Reproduce the portion of the electrode system patent that starts at the words "The invention relates" and stops after the words "on the ground.".

• _Exercise passage_:
"""
RU2461704C1 - Electrode system of well electric hydraulic device - Google Patents

Abstract

FIELD: oil and gas production. ^ SUBSTANCE: invention is designed for survey of electric breakdown and seismic-acoustic effects in chemical reagents and mixtures used for increasing deposit oil recovery, but toxic and inflammable when used on ground, positive and negative electrodes located coaxially one opposite the other in metal housing with windows located opposite the inter-electrode interval. Positive electrode is isolated from the housing and negative electrode is connected to the housing bottom and has the possibility to move relatively positive electrode. Coaxially the housing there installed is a removable metal housing in a form of cup the internal diameter of which is equal to the inner diameter of casing pipe. The upper part of the housing is pressure tight fixed on the housing. There are two holes in the housing bottom, one of which is closed by plug and serves for filling borehole fluid or chemical reagent. In the second hole of the housing there is a socket wrench with gland seal capable of mechanical connection with negative electrode and serving for adjusting the gap between positive and negative electrodes. ^ EFFECT: increase of safety and reduction of labour costs for determination of optimal levels of breakdown voltage and energy release in electrode system, increase of well electric hydraulic device production capacity. ^ 2 cl, 1 dwg

Description

The invention relates to electrical discharge test systems and can be used to study electrical breakdown and seismic acoustic effects in chemicals and mixtures used to enhance oil recovery, but toxic and fire hazardous when applied on the ground.

Known semi-automatic high-voltage machine 16-0915 for testing samples of electrical insulating oils of the German company Petrotest Instruments Gmbn & Co. (see catalog "Laboratory equipment for monitoring the quality of petroleum products", issue 10, Petrotest, 1966, p. 18), containing a step-up transformer, circuit control, automatic voltage regulator, test cell and indicator. A sample of insulating oil is poured into the test cell and an alternating voltage (frequency of 50 Hz) with an increasing (up to 50-70 kV) voltage amplitude is automatically applied to the electrodes with a distance of 2.5 mm between them. On the indicator at the time of breakdown of oil the value of breakdown voltage of oil is fixed.
"""
• _Data records_:
"""
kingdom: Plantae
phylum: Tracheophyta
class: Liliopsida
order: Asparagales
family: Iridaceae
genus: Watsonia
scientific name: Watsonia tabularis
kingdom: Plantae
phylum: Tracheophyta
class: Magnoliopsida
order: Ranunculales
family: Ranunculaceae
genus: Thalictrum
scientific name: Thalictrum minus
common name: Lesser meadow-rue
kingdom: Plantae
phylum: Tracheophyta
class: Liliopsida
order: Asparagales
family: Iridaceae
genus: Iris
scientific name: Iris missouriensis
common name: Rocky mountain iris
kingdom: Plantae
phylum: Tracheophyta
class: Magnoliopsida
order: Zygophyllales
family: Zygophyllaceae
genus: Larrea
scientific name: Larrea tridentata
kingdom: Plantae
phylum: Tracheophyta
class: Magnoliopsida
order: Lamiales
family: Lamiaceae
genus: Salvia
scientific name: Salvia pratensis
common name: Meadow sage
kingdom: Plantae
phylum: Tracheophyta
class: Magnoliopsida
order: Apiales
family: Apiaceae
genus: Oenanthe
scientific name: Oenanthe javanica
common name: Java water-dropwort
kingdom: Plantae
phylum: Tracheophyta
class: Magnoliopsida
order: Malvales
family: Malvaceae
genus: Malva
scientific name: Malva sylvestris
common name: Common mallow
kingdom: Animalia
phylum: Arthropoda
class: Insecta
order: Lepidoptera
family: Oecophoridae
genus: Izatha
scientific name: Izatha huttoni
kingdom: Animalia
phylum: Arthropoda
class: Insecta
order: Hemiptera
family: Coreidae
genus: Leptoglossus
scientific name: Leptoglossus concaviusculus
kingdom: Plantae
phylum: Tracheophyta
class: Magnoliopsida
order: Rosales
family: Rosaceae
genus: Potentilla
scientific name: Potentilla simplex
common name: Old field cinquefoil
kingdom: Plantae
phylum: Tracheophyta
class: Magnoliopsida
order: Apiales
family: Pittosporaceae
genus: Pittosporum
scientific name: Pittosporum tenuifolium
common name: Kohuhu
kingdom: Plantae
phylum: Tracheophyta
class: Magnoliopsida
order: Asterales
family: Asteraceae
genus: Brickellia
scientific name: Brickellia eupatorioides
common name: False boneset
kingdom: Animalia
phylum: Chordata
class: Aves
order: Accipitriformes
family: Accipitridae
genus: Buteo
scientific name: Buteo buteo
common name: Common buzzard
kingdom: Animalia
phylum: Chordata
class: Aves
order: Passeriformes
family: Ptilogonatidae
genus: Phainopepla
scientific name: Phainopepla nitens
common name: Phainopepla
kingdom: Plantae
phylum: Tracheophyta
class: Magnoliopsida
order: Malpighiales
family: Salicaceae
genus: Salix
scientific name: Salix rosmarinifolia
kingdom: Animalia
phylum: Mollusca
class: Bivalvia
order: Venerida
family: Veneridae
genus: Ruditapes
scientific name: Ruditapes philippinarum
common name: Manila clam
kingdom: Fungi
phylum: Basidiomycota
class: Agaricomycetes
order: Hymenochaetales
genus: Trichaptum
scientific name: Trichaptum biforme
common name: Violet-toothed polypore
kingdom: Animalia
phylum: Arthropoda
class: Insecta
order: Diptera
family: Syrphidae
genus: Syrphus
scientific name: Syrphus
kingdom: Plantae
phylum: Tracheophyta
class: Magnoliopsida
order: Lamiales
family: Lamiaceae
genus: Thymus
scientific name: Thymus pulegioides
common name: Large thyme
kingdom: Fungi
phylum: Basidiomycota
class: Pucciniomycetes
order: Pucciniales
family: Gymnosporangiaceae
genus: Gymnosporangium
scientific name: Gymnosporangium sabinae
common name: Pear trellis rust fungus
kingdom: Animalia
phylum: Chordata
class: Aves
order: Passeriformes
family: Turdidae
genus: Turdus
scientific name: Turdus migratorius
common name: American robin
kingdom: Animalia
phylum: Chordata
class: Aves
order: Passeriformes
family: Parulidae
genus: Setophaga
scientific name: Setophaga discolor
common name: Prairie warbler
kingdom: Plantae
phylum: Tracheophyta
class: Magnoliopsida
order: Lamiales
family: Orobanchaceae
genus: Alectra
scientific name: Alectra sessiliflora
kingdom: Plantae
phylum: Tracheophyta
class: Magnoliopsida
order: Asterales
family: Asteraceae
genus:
"""
• _Response area_:
The invention relates to electrical discharge test systems and can be used to study electrical breakdown and seismic acoustic effects in chemicals and mixtures used to enhance oil recovery, but toxic and fire hazardous when applied on the ground.